**Activity:** Lines below that include "pinky" are the answer; copy each one.

########################################

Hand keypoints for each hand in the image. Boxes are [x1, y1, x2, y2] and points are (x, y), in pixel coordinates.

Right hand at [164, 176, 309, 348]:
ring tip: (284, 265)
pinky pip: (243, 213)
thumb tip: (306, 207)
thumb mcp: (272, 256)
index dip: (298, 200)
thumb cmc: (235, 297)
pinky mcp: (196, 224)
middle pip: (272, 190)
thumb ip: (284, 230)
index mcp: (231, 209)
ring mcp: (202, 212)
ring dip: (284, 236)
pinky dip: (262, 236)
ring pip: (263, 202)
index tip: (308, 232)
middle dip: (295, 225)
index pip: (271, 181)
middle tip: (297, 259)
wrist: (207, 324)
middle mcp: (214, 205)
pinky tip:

########################################

**Output of the exercise:**
pinky pip: (243, 213)
pinky mcp: (196, 224)
pinky dip: (262, 236)
pinky tip:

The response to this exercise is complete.